M. Garinet dit qu'il connaît de nombreux souterrains de refuge dans le département de la Marne, mais qu'ils datent d'époques différentes, parce qu'on a dû en construire chaque fois que de nouveaux ennemis faisaient invasion dans le pays. Il cite les souterrains de Montépreux et ajoute qu'il y en avait autrefois à Châlons même, sur l'emplacement occupé actuellement par le quartier de cavalerie.

M. de Cessac répond qu'il ne faut pas confondre les

souterrains de refuge et les mardelles, excavations différant beaucoup les unes des autres. Les souterrains de refuge portent les traces de l'habitation de l'homme; quant aux mardelles ou bauves, ce sont dans le Berry de simples excavations à ciel ouvert en forme d'entonnoirs renversés, tandis qu'en Champagne et surtout en Picardie, on désigne sous le nom de bauves ou de creutes, de vastes enfoncements en forme de chambres, pratiqués vers le bas de la paroi verticale d'un escarpement.
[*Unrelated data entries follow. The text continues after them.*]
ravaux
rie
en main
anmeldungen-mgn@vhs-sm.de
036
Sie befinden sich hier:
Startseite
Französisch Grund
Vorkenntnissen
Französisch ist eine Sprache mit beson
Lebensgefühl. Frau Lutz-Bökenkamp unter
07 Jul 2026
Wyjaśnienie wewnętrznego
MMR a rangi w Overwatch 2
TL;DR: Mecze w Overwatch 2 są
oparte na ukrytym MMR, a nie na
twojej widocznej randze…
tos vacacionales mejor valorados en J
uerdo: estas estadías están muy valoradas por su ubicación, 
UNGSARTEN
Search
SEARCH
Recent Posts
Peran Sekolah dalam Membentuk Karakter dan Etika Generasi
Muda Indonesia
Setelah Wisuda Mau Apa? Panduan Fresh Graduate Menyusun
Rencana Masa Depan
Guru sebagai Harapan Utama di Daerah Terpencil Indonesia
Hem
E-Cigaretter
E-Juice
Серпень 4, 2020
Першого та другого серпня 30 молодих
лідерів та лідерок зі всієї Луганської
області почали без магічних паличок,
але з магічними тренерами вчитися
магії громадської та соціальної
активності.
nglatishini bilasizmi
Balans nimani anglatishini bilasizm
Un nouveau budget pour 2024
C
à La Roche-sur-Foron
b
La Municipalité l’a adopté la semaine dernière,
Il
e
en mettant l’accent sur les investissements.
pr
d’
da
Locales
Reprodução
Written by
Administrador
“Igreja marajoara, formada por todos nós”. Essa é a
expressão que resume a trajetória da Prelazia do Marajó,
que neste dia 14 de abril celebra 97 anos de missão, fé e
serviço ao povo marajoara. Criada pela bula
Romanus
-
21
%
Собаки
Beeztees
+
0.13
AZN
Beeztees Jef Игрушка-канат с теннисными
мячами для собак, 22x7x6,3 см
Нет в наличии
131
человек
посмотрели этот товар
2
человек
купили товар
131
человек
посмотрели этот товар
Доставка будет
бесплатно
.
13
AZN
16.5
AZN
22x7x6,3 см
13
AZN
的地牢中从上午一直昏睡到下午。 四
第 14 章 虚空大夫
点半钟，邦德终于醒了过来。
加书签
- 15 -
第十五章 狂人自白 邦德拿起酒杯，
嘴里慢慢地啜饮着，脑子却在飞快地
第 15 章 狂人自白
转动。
M. Counhaye dit qu'il a exploré deux mardelles : l'une à Suippes, l'autre à Souain. Il n'a trouvé au fond de ces mardelles que des débris de poterie grossière; mais ce qui mérite surtout d'être signalé, c'est qu'à côté de chacune d'elles, il a découvert un souterrain paraissant avoir été creusé avec des instruments analogues aux haches en silex. Au fond du premier puits, il a rencontré six chambres, trois à droite et trois à gauche, et toutes communiquant entre elles par une ouverture plus grande que celle de l'entrée principale, qui avait la forme et les dimensions d'une bouche de four. Au fond du second puits, il n'y avait que trois chambres.

M. Counhaye présume que les mardelles servaient d'habitation pendant l'été.

M. Buvignier expose qu'il a souvent rencontré dans la Meuse des excavations semblables à celles dont il est ici question; mais il a remarqué qu'elles étaient toujours placées au fond d'une assez vaste dépression de terrain et dans la même situation géologique, c'est-à-dire dans les endroits où un terrain perméable se trouvait recouvert d'une couche d'argile. Cette remarque le porte à penser que, dans la Meuse, les mardelles ne sont que des excavations naturelles produites par les infiltrations des eaux pluviales.